* **Provided data**:
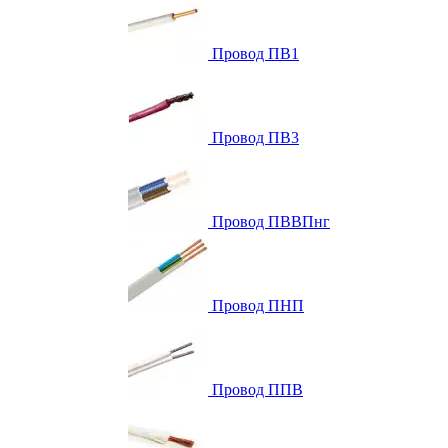
Провод ПВ1
Провод ПВ3
Провод ПВВПнг
Провод ПНП
Провод ППВ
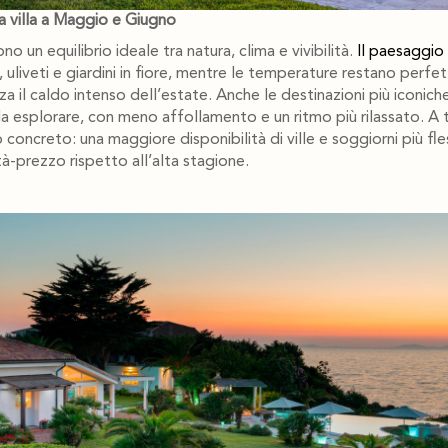
a villa a Maggio e Giugno
 un equilibrio ideale tra natura, clima e vivibilità.
Il paesaggio
i, uliveti e giardini in fiore, mentre le temperature restano perf
nza il caldo intenso dell’estate. Anche le destinazioni più iconiche
 da esplorare, con meno affollamento e un ritmo più rilassato. A 
oncreto: una maggiore disponibilità di ville e soggiorni più fles
à-prezzo rispetto all’alta stagione.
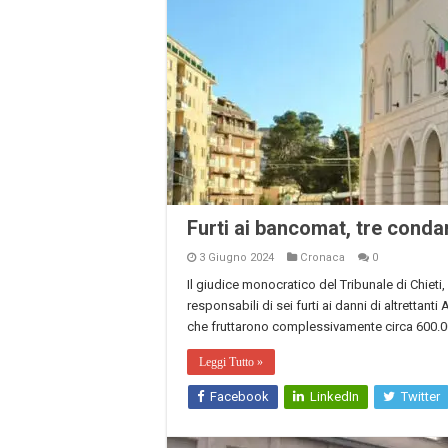
Furti ai bancomat, tre conda
3 Giugno 2024
Cronaca
0
Il giudice monocratico del Tribunale di Chiet
responsabili di sei furti ai danni di altrettanti
che fruttarono complessivamente circa 600.000
Leggi Tutto »
Facebook
LinkedIn
Twitter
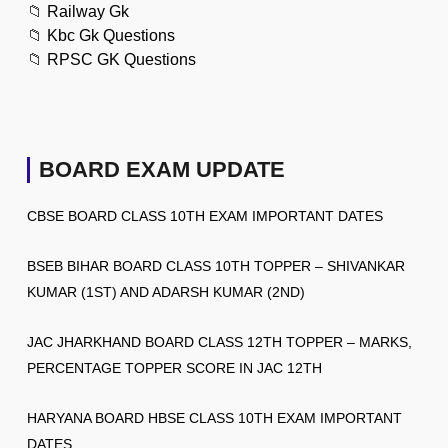
📁
Railway Gk
📁
Kbc Gk Questions
📁
RPSC GK Questions
BOARD EXAM UPDATE
CBSE BOARD CLASS 10TH EXAM IMPORTANT DATES
BSEB BIHAR BOARD CLASS 10TH TOPPER – SHIVANKAR
KUMAR (1ST) AND ADARSH KUMAR (2ND)
JAC JHARKHAND BOARD CLASS 12TH TOPPER – MARKS,
PERCENTAGE TOPPER SCORE IN JAC 12TH
HARYANA BOARD HBSE CLASS 10TH EXAM IMPORTANT
DATES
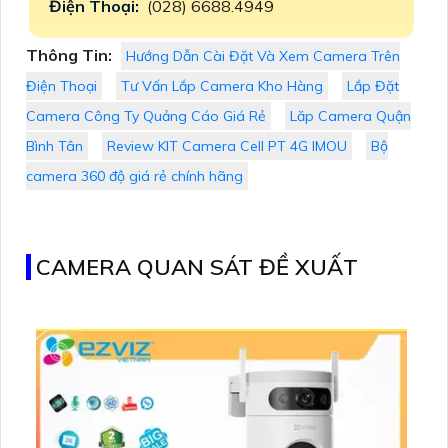
Điện Thoại:
(028) 6688.4949
Thông Tin:
Hướng Dẫn Cài Đặt Và Xem Camera Trên
Điện Thoại
Tư Vấn Lắp Camera Kho Hàng
Lắp Đặt
Camera Công Ty Quảng Cáo Giá Rẻ
Lăp Camera Quận
Bình Tân
Review KIT Camera Cell PT 4G IMOU
Bộ
camera 360 độ giá rẻ chính hãng
CAMERA QUAN SÁT ĐỀ XUẤT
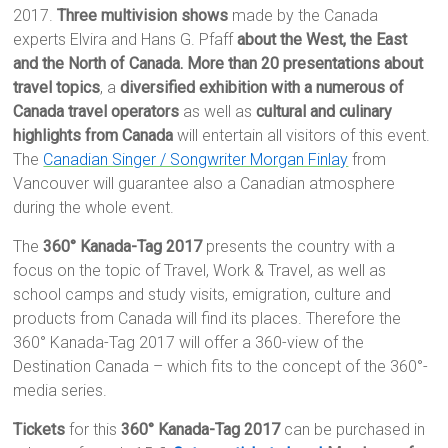
2017.
Three multivision shows
made by the Canada
experts Elvira and Hans G. Pfaff
about the West, the East
and the North of Canada. More than 20 presentations about
travel topics
, a
diversified exhibition with a numerous of
Canada travel operators
as well as
cultural and culinary
highlights from Canada
will entertain all visitors of this event.
The
Canadian Singer / Songwriter Morgan Finlay
from
Vancouver will guarantee also a Canadian atmosphere
during the whole event.
The
360° Kanada-Tag 2017
presents the country with a
focus on the topic of Travel, Work & Travel, as well as
school camps and study visits, emigration, culture and
products from Canada will find its places. Therefore the
360° Kanada-Tag 2017 will offer a 360-view of the
Destination Canada – which fits to the concept of the 360°-
media series.
Tickets
for this
360° Kanada-Tag 2017
can be purchased in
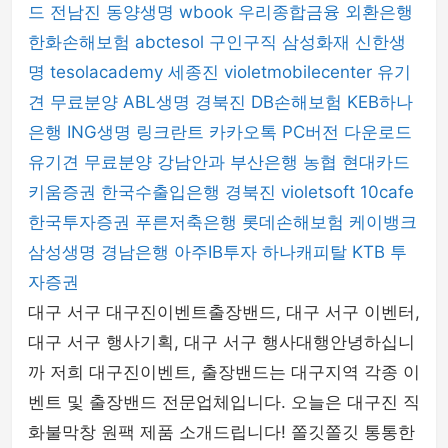
드
전남진
동양생명
wbook
우리종합금융
외환은행
한화손해보험
abctesol
구인구직
삼성화재
신한생
명
tesolacademy
세종진
violetmobilecenter
유기
견 무료분양
ABL생명
경북진
DB손해보험
KEB하나
은행
ING생명
링크란트
카카오톡 PC버전 다운로드
유기견 무료분양
강남안과
부산은행
농협
현대카드
키움증권
한국수출입은행
경북진
violetsoft
10cafe
한국투자증권
푸른저축은행
롯데손해보험
케이뱅크
삼성생명
경남은행
아주IB투자
하나캐피탈
KTB 투
자증권
대구 서구 대구진이벤트출장밴드, 대구 서구 이벤터,
대구 서구 행사기획, 대구 서구 행사대행안녕하십니
까 저희 대구진이벤트, 출장밴드는 대구지역 각종 이
벤트 및 출장밴드 전문업체입니다. 오늘은 대구진 직
화불막창 원팩 제품 소개드립니다! 쫄깃쫄깃 통통한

* **Directive**:
Reproduce the text read from all the entries above line for line, with the same wording and order. Leave the pictures out of your answer.

* **Task solution**:
Провод ПВ1
Провод ПВ3
Провод ПВВПнг
Провод ПНП
Провод ППВ
a villa a Maggio e Giugno
 un equilibrio ideale tra natura, clima e vivibilità.
Il paesaggio
i, uliveti e giardini in fiore, mentre le temperature restano perf
nza il caldo intenso dell’estate. Anche le destinazioni più iconiche
 da esplorare, con meno affollamento e un ritmo più rilassato. A 
oncreto: una maggiore disponibilità di ville e soggiorni più fles
à-prezzo rispetto all’alta stagione.
Furti ai bancomat, tre conda
3 Giugno 2024
Cronaca
0
Il giudice monocratico del Tribunale di Chiet
responsabili di sei furti ai danni di altrettanti
che fruttarono complessivamente circa 600.000
Leggi Tutto »
Facebook
LinkedIn
Twitter
📁
Railway Gk
📁
Kbc Gk Questions
📁
RPSC GK Questions
BOARD EXAM UPDATE
CBSE BOARD CLASS 10TH EXAM IMPORTANT DATES
BSEB BIHAR BOARD CLASS 10TH TOPPER – SHIVANKAR
KUMAR (1ST) AND ADARSH KUMAR (2ND)
JAC JHARKHAND BOARD CLASS 12TH TOPPER – MARKS,
PERCENTAGE TOPPER SCORE IN JAC 12TH
HARYANA BOARD HBSE CLASS 10TH EXAM IMPORTANT
DATES
Điện Thoại:
(028) 6688.4949
Thông Tin:
Hướng Dẫn Cài Đặt Và Xem Camera Trên
Điện Thoại
Tư Vấn Lắp Camera Kho Hàng
Lắp Đặt
Camera Công Ty Quảng Cáo Giá Rẻ
Lăp Camera Quận
Bình Tân
Review KIT Camera Cell PT 4G IMOU
Bộ
camera 360 độ giá rẻ chính hãng
CAMERA QUAN SÁT ĐỀ XUẤT
2017.
Three multivision shows
made by the Canada
experts Elvira and Hans G. Pfaff
about the West, the East
and the North of Canada. More than 20 presentations about
travel topics
, a
diversified exhibition with a numerous of
Canada travel operators
as well as
cultural and culinary
highlights from Canada
will entertain all visitors of this event.
The
Canadian Singer / Songwriter Morgan Finlay
from
Vancouver will guarantee also a Canadian atmosphere
during the whole event.
The
360° Kanada-Tag 2017
presents the country with a
focus on the topic of Travel, Work & Travel, as well as
school camps and study visits, emigration, culture and
products from Canada will find its places. Therefore the
360° Kanada-Tag 2017 will offer a 360-view of the
Destination Canada – which fits to the concept of the 360°-
media series.
Tickets
for this
360° Kanada-Tag 2017
can be purchased in
드
전남진
동양생명
wbook
우리종합금융
외환은행
한화손해보험
abctesol
구인구직
삼성화재
신한생
명
tesolacademy
세종진
violetmobilecenter
유기
견 무료분양
ABL생명
경북진
DB손해보험
KEB하나
은행
ING생명
링크란트
카카오톡 PC버전 다운로드
유기견 무료분양
강남안과
부산은행
농협
현대카드
키움증권
한국수출입은행
경북진
violetsoft
10cafe
한국투자증권
푸른저축은행
롯데손해보험
케이뱅크
삼성생명
경남은행
아주IB투자
하나캐피탈
KTB 투
자증권
대구 서구 대구진이벤트출장밴드, 대구 서구 이벤터,
대구 서구 행사기획, 대구 서구 행사대행안녕하십니
까 저희 대구진이벤트, 출장밴드는 대구지역 각종 이
벤트 및 출장밴드 전문업체입니다. 오늘은 대구진 직
화불막창 원팩 제품 소개드립니다! 쫄깃쫄깃 통통한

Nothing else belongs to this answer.